■ THE PROBLEM ■
Please pull out each line in the records below that contains the word "создания".

------------

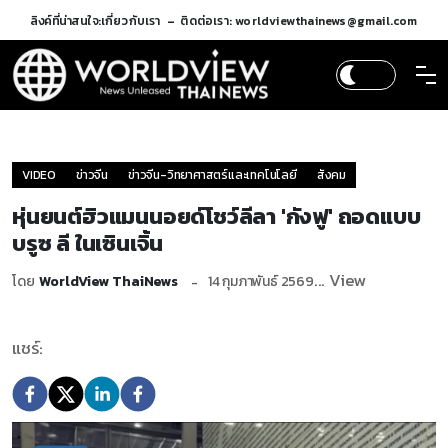
ลิงค์ที่น่าสนใจ:
เกี่ยวกับเรา
ติดต่อเรา: worldviewthainews@gmail.com
VIDEO
ข่าวจีน
ข่าวจีน-วิทยาศาสตร์และเทคโนโลยี
สังคม
หุ่นยนต์ฮิวแมนนอยด์โชว์ลีลา 'กังฟู' ถอดแบบ
บรูซ ลี ในเซินเจิ้น
... View
โดย
WorldView ThaiNews
14 กุมภาพันธ์ 2569
แชร์:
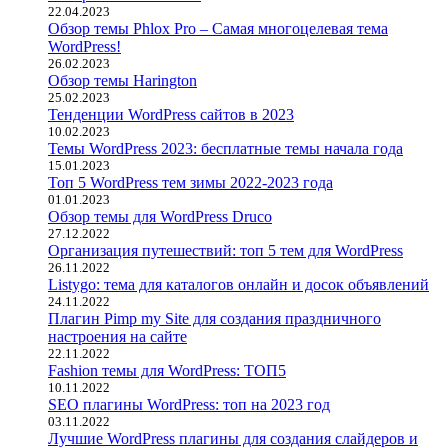
22.04.2023
Обзор темы Phlox Pro – Самая многоцелевая тема
WordPress!
26.02.2023
Обзор темы Harington
25.02.2023
Тенденции WordPress сайтов в 2023
10.02.2023
Темы WordPress 2023: бесплатные темы начала года
15.01.2023
Топ 5 WordPress тем зимы 2022-2023 года
01.01.2023
Обзор темы для WordPress Druco
27.12.2022
Организация путешествий: топ 5 тем для WordPress
26.11.2022
Listygo: тема для каталогов онлайн и досок объявлений
24.11.2022
Плагин Pimp my Site для создания праздничного
настроения на сайте
22.11.2022
Fashion темы для WordPress: ТОП5
10.11.2022
SEO плагины WordPress: топ на 2023 год
03.11.2022
Лучшие WordPress плагины для создания слайдеров и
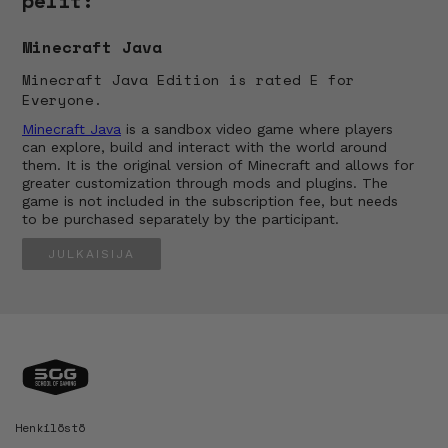
pelit:
Minecraft Java
Minecraft Java Edition is rated E for
Everyone.
Minecraft Java
is a sandbox video game where players
can explore, build and interact with the world around
them. It is the original version of Minecraft and allows for
greater customization through mods and plugins. The
game is not included in the subscription fee, but needs
to be purchased separately by the participant.
JULKAISIJA
Henkilöstö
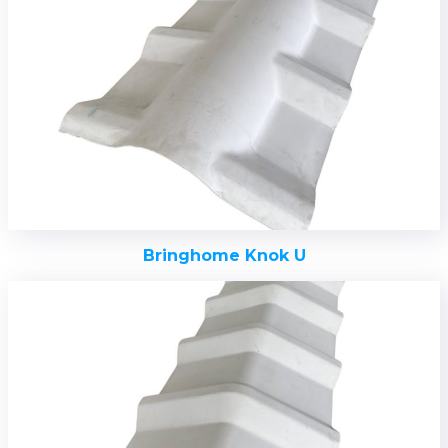
Bringhome Knok U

------------

■ OUTPUT FOR THIS EXERCISE ■
Плагин Pimp my Site для создания праздничного
Лучшие WordPress плагины для создания слайдеров и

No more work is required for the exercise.